ちょっと一息入れようと思って社内の喫煙所へ向かえば、運悪くそこには平泉のオヤジが一人で踏ん反り返っていて、俺はあからさまに視線を逸らしてしまう。

車に昨日たまたまクリーニングから戻ってきたワイシャツが積んであって、本当に助かった。

どこかに泊まったようなことを匂わせて、この上司にしつこく追求されたら面倒くさいことこの上ない。

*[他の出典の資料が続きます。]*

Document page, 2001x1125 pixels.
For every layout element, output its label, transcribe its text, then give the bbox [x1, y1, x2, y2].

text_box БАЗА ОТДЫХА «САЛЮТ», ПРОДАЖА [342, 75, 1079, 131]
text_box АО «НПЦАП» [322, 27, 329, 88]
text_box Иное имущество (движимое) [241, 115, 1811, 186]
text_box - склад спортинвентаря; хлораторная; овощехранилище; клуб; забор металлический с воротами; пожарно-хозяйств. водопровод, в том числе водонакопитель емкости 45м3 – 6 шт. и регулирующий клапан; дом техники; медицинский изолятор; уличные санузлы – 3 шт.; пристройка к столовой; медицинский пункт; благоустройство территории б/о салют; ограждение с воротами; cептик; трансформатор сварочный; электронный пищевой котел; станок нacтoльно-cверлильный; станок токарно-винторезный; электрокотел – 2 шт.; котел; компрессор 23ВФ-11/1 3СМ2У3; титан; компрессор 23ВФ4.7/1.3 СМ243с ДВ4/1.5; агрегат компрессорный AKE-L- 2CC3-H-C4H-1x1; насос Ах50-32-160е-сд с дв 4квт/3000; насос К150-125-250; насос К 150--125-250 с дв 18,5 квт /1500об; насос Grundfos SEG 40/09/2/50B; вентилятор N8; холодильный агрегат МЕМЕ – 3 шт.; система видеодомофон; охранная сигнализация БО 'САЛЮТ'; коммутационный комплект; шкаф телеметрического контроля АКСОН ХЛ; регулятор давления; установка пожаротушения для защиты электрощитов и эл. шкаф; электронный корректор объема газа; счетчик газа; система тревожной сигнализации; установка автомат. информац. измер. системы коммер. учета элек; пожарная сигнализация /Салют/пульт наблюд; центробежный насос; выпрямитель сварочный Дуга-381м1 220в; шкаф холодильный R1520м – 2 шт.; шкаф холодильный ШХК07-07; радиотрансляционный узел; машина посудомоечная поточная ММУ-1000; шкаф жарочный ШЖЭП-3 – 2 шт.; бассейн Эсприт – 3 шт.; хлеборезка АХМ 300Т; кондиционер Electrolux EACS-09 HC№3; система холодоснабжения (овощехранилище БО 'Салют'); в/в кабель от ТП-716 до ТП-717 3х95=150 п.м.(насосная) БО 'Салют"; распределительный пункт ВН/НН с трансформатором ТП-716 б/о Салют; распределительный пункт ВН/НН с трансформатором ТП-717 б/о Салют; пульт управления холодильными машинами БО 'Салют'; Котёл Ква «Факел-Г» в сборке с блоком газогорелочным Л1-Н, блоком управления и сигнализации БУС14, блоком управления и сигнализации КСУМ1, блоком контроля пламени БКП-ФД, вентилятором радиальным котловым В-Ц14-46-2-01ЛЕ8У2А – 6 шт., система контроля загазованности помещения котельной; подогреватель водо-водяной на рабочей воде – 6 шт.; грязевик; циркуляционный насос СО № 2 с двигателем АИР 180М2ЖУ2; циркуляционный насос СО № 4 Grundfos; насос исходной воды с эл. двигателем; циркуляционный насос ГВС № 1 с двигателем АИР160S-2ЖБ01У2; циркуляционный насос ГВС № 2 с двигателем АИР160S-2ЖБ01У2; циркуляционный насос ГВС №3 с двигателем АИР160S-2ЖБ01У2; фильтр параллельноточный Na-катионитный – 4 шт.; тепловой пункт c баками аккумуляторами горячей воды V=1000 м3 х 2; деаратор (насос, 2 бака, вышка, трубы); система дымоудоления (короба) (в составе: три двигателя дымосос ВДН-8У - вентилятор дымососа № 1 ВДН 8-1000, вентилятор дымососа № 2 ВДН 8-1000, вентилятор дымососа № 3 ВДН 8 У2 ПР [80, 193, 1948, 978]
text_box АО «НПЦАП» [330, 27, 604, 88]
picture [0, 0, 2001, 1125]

なるべく離れたところに腰掛けて、煙草を一本口に咥える。

ポケットの中にあるはずのジッポーを探っていると、口元に怪しげな笑みを浮かべている平泉のオヤジと目が合ってしまった。

「…で、どうだった?結城エリカとの一夜は」

突然放たれたその一言に驚いて、俺は煙草を口からポロリと落としてしまう。

目を見開いたまま固まっている俺を見ながら、平泉のオヤジは嬉しそうにニヤニヤと笑い首元をトントンと指差していた。

「……?」

「今日のネクタイの柄、全然ワイシャツと合ってねぇぞ。昨日と違う予備のやつだろうけど、センスのいいお前にしたら、それは有り得ねえ組み合わせだな」

鋭い指摘に、俺は思わず息を飲む。

誤魔化せるくらい些細なことだと認識していた俺にとって、平泉のオヤジの言葉は衝撃的だった。

「浮かねぇ顔してんな。…めでたく付き合えることになったんじゃないのか?」

何なんだ、このオヤジは。

…俺の行動や気持ちをここまで見透かしてることに、最早恐怖すら覚える。